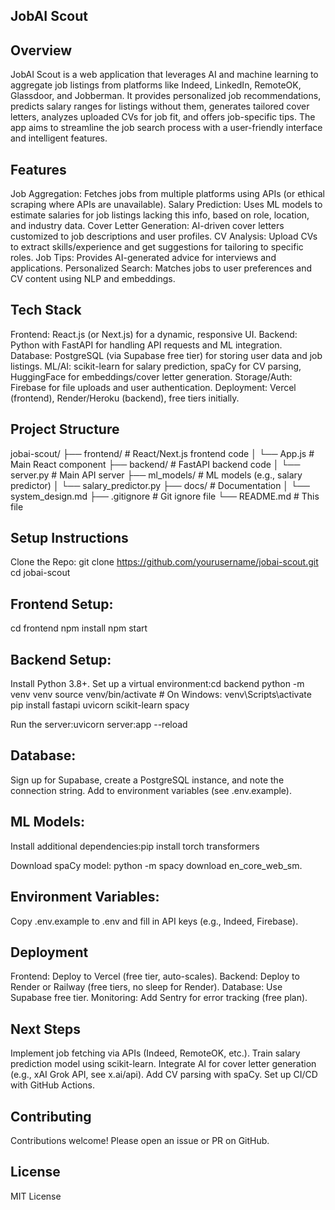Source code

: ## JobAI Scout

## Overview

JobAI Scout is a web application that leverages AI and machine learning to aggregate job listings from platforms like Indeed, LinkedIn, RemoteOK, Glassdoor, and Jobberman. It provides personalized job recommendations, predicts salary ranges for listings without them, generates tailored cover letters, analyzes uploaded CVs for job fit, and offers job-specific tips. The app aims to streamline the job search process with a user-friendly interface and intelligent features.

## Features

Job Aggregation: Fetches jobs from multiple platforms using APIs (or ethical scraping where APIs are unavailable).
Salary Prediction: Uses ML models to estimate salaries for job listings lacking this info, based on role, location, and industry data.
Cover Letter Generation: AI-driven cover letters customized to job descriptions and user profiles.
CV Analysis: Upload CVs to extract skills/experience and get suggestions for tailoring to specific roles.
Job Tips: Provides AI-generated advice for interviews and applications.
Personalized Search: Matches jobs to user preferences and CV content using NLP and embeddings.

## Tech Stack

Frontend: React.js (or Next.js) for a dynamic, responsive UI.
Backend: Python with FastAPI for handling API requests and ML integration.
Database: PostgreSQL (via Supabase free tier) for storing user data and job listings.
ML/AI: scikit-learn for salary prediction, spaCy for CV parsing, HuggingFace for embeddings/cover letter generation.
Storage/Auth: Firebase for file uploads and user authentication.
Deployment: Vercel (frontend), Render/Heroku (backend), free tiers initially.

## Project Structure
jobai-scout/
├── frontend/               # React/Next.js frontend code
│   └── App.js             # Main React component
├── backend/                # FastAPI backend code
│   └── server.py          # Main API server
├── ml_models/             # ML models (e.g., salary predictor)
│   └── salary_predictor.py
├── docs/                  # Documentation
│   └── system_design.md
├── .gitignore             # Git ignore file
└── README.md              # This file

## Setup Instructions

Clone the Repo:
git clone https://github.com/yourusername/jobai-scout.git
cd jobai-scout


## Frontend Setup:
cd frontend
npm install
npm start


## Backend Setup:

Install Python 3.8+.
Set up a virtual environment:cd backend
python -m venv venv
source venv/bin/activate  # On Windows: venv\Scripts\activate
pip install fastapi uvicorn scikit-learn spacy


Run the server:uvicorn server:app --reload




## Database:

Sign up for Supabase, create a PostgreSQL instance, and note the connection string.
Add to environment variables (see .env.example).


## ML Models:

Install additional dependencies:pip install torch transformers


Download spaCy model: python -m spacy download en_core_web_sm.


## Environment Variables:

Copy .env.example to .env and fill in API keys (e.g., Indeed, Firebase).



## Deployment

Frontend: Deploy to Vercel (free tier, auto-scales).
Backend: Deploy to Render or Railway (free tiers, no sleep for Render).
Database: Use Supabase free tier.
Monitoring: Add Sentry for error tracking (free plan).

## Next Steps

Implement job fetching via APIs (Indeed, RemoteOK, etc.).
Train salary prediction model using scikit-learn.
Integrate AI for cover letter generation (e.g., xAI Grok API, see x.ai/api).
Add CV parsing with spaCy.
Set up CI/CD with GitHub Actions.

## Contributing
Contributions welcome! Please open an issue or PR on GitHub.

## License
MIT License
+ + + + + + +
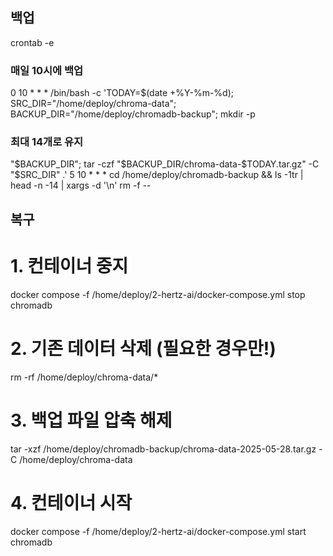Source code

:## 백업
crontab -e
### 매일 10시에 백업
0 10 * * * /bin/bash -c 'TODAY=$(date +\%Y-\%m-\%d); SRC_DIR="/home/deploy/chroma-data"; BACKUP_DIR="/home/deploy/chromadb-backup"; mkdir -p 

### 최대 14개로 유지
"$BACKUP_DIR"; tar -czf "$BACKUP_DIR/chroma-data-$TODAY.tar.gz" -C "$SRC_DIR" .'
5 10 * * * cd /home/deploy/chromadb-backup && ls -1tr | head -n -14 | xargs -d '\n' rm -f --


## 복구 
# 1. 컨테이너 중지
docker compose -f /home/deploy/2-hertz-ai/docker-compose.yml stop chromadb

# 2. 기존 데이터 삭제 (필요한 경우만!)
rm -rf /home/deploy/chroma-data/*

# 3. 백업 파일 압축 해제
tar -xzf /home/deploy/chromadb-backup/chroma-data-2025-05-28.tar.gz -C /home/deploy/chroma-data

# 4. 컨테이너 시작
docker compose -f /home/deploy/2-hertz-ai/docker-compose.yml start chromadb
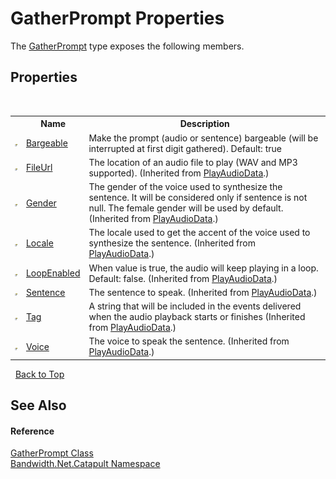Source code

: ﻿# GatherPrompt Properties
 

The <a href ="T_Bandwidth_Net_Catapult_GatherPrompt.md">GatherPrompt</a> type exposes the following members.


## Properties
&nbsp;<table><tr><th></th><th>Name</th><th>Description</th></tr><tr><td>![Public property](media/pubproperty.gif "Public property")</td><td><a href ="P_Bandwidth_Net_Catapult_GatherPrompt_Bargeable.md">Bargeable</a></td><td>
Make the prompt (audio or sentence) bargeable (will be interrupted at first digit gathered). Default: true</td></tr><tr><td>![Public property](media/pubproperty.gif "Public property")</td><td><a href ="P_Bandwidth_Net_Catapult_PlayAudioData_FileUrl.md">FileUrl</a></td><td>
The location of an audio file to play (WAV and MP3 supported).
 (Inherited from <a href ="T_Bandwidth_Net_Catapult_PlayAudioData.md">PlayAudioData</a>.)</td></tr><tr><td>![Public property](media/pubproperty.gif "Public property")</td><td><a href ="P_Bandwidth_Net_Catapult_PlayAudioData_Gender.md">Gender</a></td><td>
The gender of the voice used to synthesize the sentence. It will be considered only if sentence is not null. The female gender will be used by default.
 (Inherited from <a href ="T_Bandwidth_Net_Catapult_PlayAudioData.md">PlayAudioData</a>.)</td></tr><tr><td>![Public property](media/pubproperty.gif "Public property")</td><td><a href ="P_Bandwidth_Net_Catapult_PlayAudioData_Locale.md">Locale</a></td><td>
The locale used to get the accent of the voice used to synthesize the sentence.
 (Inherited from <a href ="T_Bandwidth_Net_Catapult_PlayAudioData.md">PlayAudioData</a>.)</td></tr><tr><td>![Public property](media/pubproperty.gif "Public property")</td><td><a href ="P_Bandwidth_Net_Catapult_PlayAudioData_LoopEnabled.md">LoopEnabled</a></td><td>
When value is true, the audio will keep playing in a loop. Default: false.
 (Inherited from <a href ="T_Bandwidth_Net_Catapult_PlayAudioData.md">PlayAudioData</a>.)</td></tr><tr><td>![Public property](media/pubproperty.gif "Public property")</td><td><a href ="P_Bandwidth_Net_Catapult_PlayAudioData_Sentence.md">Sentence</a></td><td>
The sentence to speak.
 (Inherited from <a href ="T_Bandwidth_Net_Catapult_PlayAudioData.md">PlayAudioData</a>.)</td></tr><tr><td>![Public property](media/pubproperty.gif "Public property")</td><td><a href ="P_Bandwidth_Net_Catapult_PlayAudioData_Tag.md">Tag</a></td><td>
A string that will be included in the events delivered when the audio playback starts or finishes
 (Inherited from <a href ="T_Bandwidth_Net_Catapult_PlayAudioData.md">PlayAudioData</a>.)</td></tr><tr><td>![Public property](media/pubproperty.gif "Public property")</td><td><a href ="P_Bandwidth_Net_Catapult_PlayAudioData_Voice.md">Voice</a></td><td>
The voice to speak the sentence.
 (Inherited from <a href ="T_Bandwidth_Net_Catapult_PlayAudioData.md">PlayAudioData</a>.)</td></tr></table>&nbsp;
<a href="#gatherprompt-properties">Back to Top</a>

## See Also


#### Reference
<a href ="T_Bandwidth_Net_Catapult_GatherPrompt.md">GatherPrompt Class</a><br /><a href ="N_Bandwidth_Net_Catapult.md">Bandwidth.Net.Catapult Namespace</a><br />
+ + + + + + +
The problem – Please reproduce the data word for word, everything from the line containing "## Deployment" down to the line containing "## Next Steps", both included.

Your solution –
## Deployment

Frontend: Deploy to Vercel (free tier, auto-scales).
Backend: Deploy to Render or Railway (free tiers, no sleep for Render).
Database: Use Supabase free tier.
Monitoring: Add Sentry for error tracking (free plan).

## Next Steps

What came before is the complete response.